Pourtant, les batailles entre entités mécaniques sont nombreuses, et la touche de Yoshikazu Yasuhiko leur confère un charme indéniable. Ne nous mentons pas : si Gundam The Origin est passionnant grâce à ses personnages, le manga reste aussi saisissant pour ses scènes d'action habilement grattées par son auteur. "Yas" est un véritable maestro visuel qui développe sa patte à travers des moments de frénésie dont le charme est garanti par la lisibilité. Les lecteurs ayant découvert Venus Wars cet été resteront en terrain connu dans cet aspect visuel, tout en sachant que The Origin est une œuvre plus contemporaine, et que le savoir-faire de Yoshikazu Yasuhiko s'est encore perfectionné entre temps. L'action de ce premier tome est aussi belle qu'époustouflante, et particulièrement intense grâce aux segments dramatiques que nous avons déjà appuyés. Les deux aspects de l'œuvre ne vont pas l'une sans l'autre et forment une excellente complémentarité. Ce premier opus le prouve déjà.

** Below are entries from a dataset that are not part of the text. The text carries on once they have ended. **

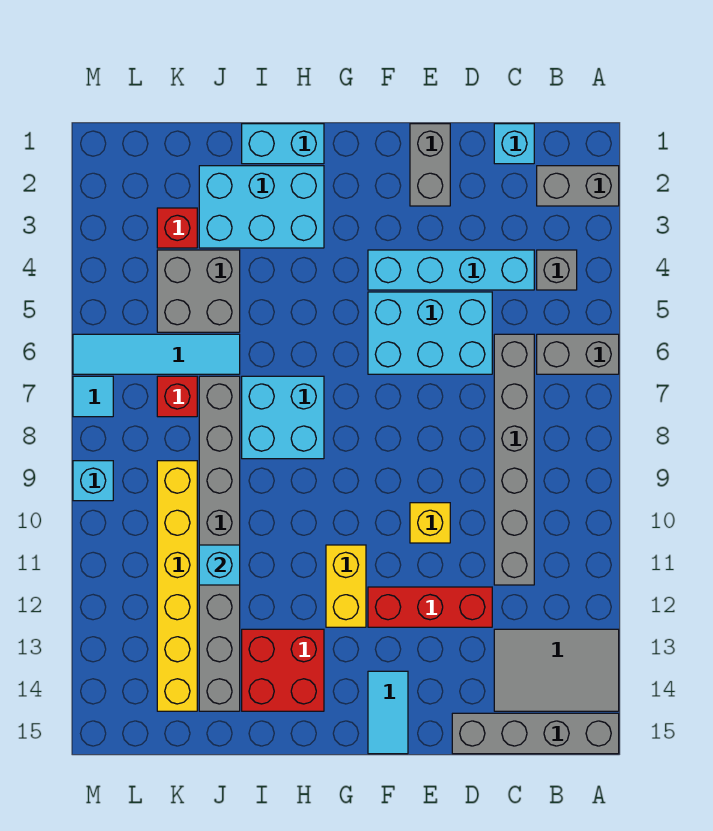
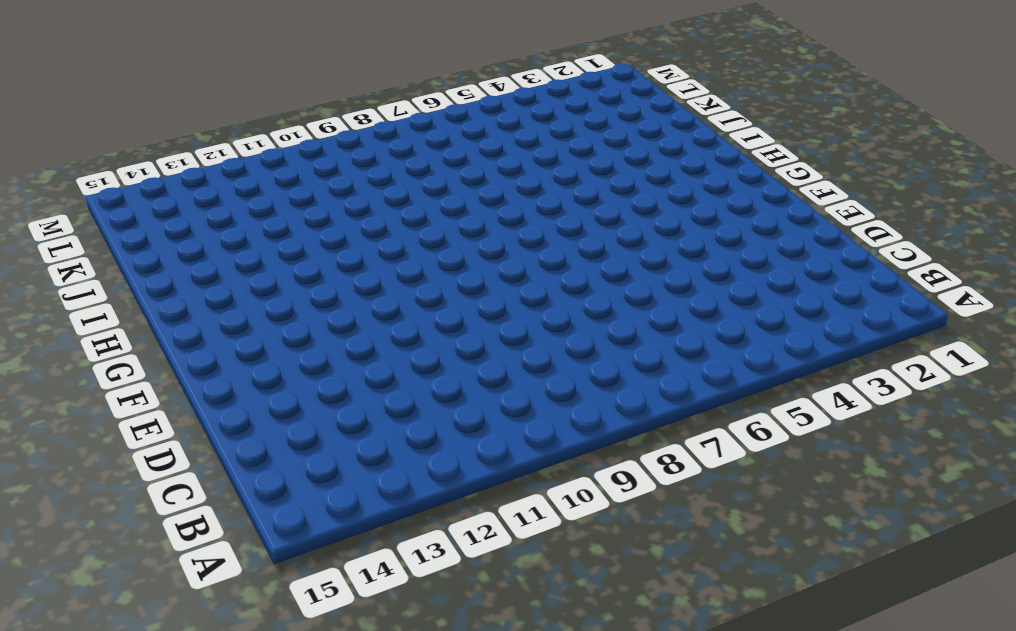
none -> grey 1x2 brick [537,166,619,206]
none -> grey 1x2 brick [537,334,619,374]
none -> grey 2x3 tile [494,629,619,711]

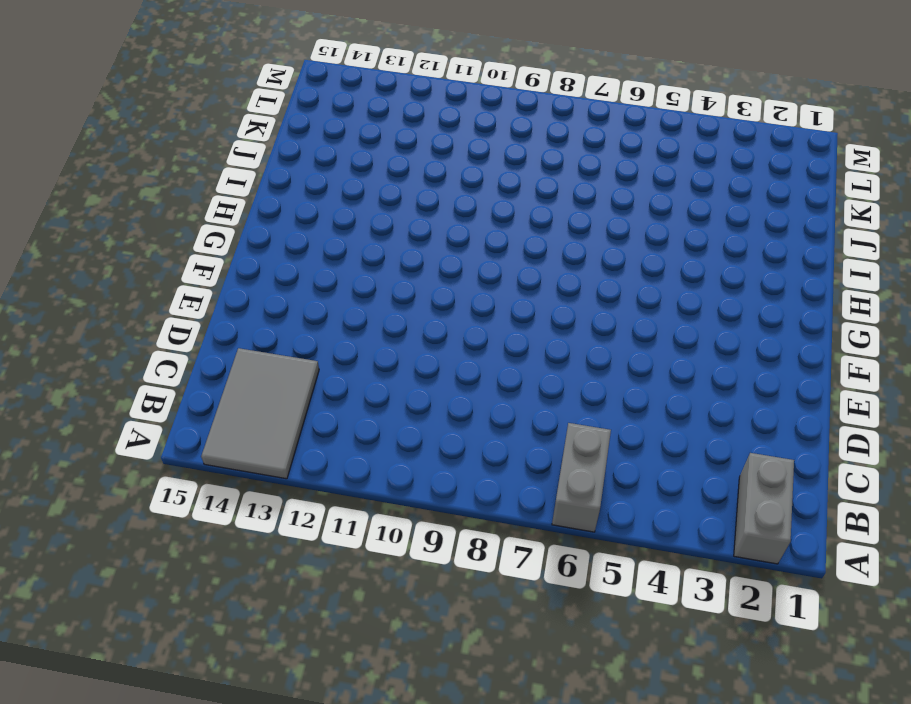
none -> grey 1x4 brick [452,713,619,754]
none -> grey 1x1 brick [537,250,577,290]
none -> cyan 1x1 brick [494,124,534,164]

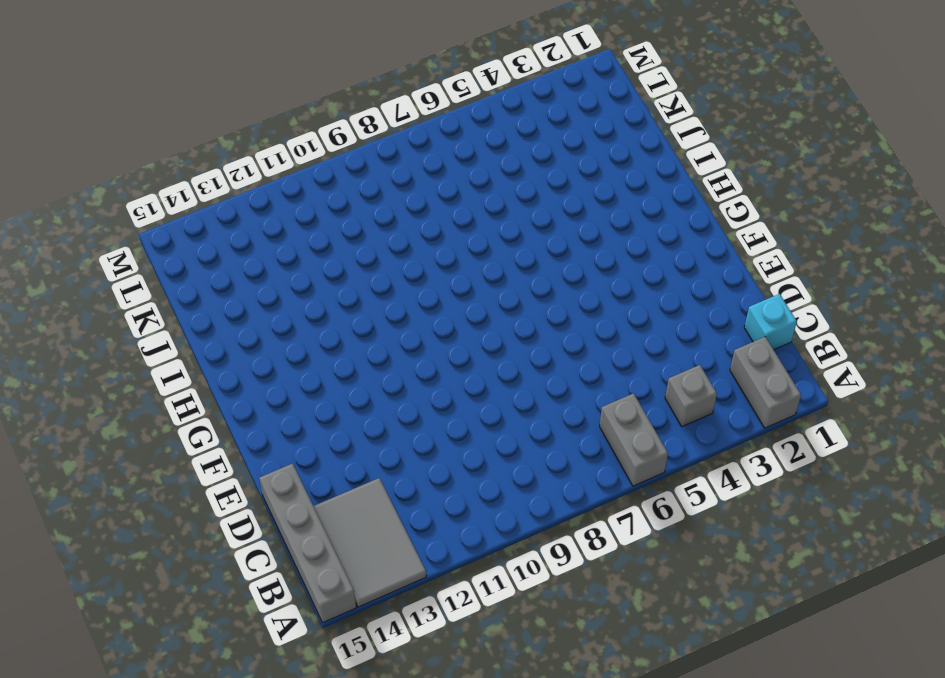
none -> cyan 1x4 brick [368,250,534,290]
none -> grey 1x6 brick [494,334,534,585]
none -> cyan 2x3 brick [368,292,492,374]

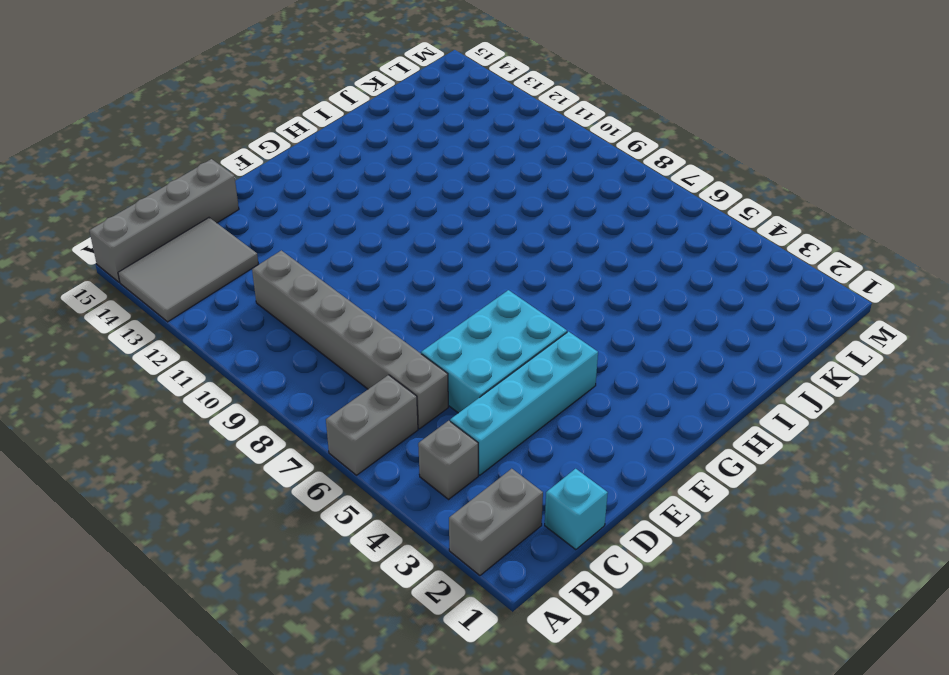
none -> red 1x3 brick [368,587,492,627]
none -> grey 1x2 brick [410,124,450,206]
none -> yellow 1x1 brick [410,503,450,543]

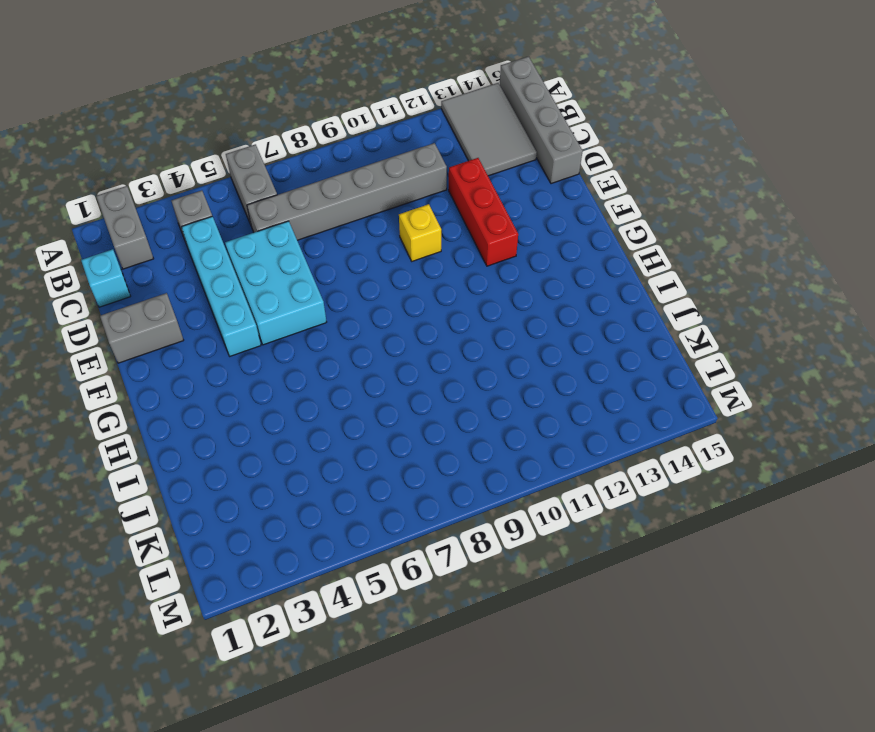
none -> cyan 1x2 tile [368,671,408,754]
none -> yellow 1x2 brick [326,545,366,627]
none -> cyan 1x2 brick [242,124,324,164]

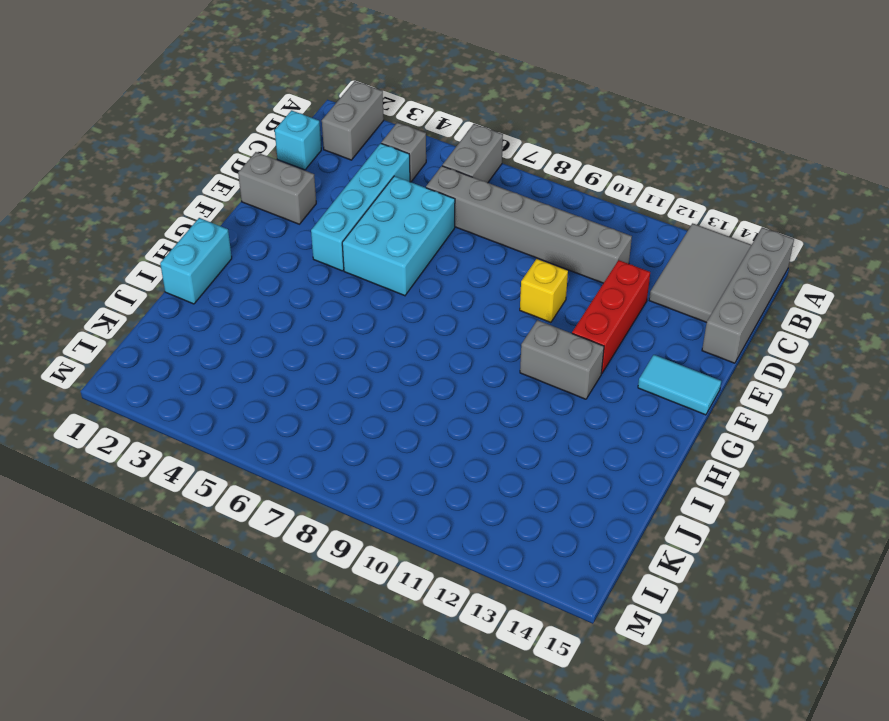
grey 1x2 brick [520,320,604,399] -> yellow 1x2 brick [326,545,366,627]
none -> cyan 2x3 brick [199,166,324,248]
none -> cyan 2x2 brick [242,376,324,459]
none -> red 2x2 brick [242,629,324,711]

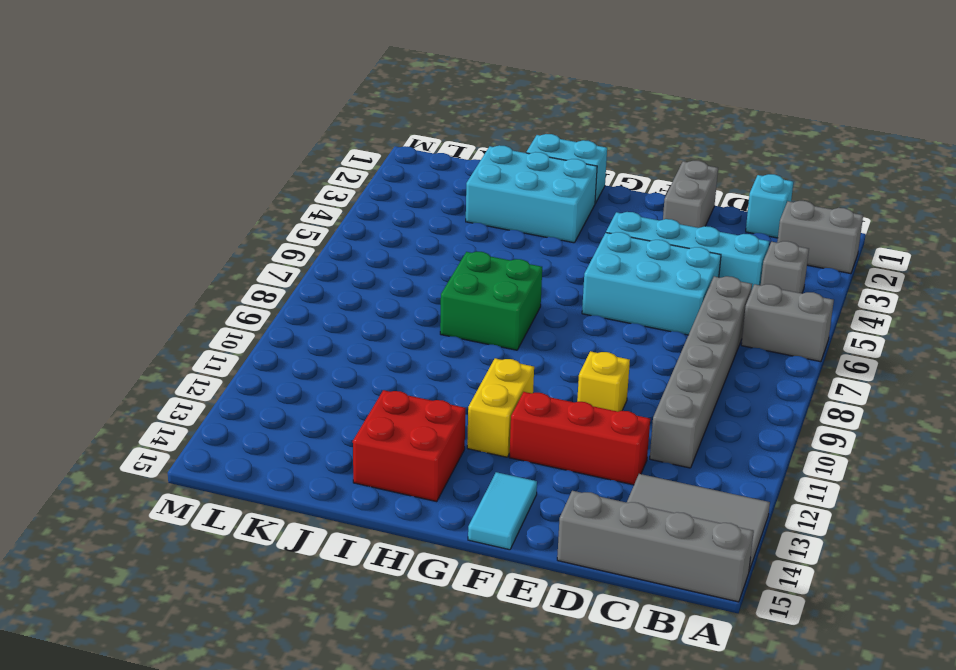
green 2x2 brick [440,252,542,350] -> cyan 2x2 brick [242,376,324,459]
none -> grey 2x2 brick [157,250,240,332]
none -> cyan 1x4 tile [73,334,240,374]
none -> grey 1x8 brick [199,376,240,711]

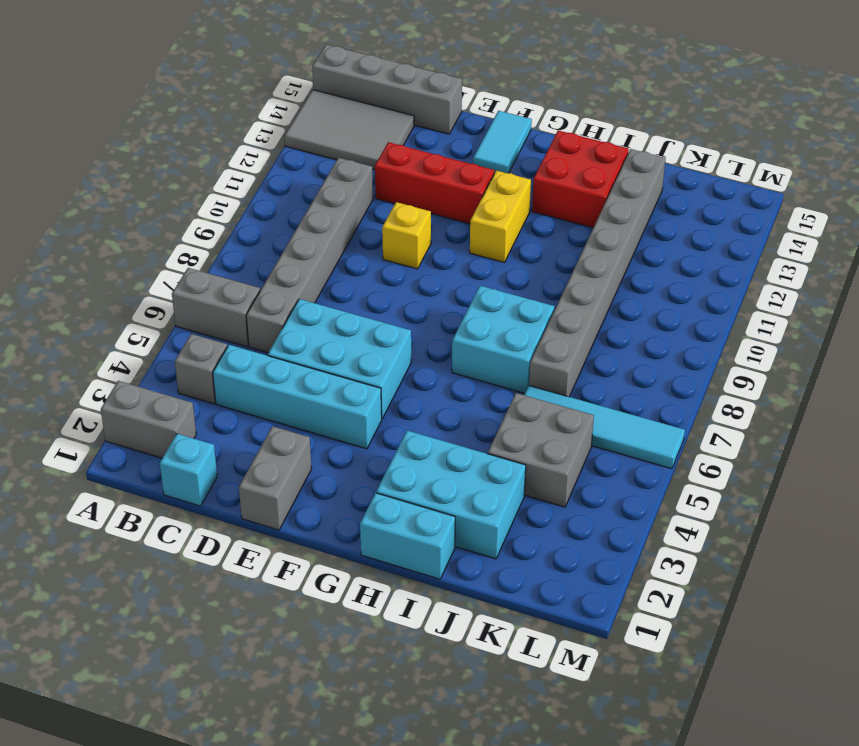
none -> red 1x1 brick [157,208,197,248]
none -> red 1x1 brick [157,376,197,417]
none -> yellow 1x6 brick [157,461,197,711]

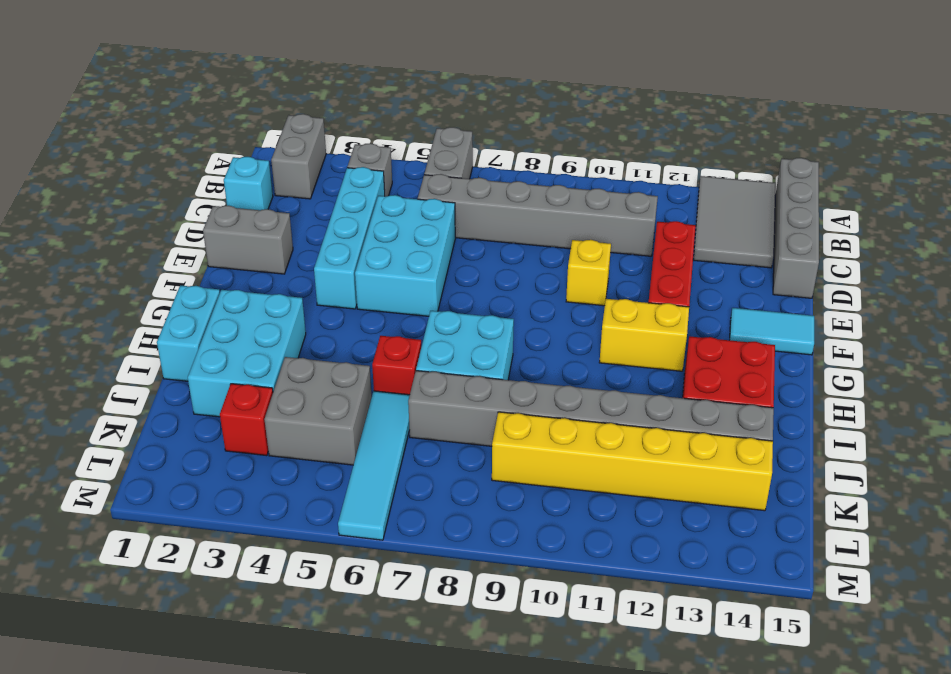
red 1x1 brick [372,336,421,395] -> red 1x1 brick moved to [157,376,197,417]
none -> cyan 1x1 tile [73,376,113,417]
none -> cyan 1x1 brick [73,461,113,501]
none -> cyan 1x1 brick [199,545,240,585]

Alors, seul le prix du bébé pourrait constituer un véritable frein à la découverte de ce premier ouvrage par un néophyte. Gundam The Origin démarre par un premier tome passionnant, qui demandera certes un petit temps d'adaptation pour le profane en matière de Gundam, mais qui sera récompensée par une intrigue aussi rythmée que d'une grande richesse humaine et morale, et par l'esthétique de son auteur qui est aujourd'hui un maître qui n'a plus rien à prouver. Reste que puisque le manga adapte la première série animée, celle par quoi Gundam a débuté, il est l'une des meilleures portes d'entrée vers l'univers. Une édition chère donc, certes, mais belle, et pour une œuvre qui mérite aussi bien l'accessibilité que d'avoir un écrin digne de sa renommée et de sa qualité. Notons aussi que la traduction est entièrement neuve par rapport à celle proposée par Pika dans les années 2000. Jean-Phillippe Dubrulle, aka fondateur de l'association AEUG dédiée à Gundam, aka auteur de l'ouvrage Le phénomène Gundam chez Third Editions, aka le traducteur légitime des œuvres animées et manga de l'univers en plus d'être celui des œuvres de Yoshikazu Yasuhiko, offre ici un texte très pertinent et qui sait mettre en exergue les forces narratives de l'œuvre. Un travail loin d'être anodin sur une série telle que Gundam The Origin, tirée de l'un des morceaux les plus sacrés de l'animation japonaise.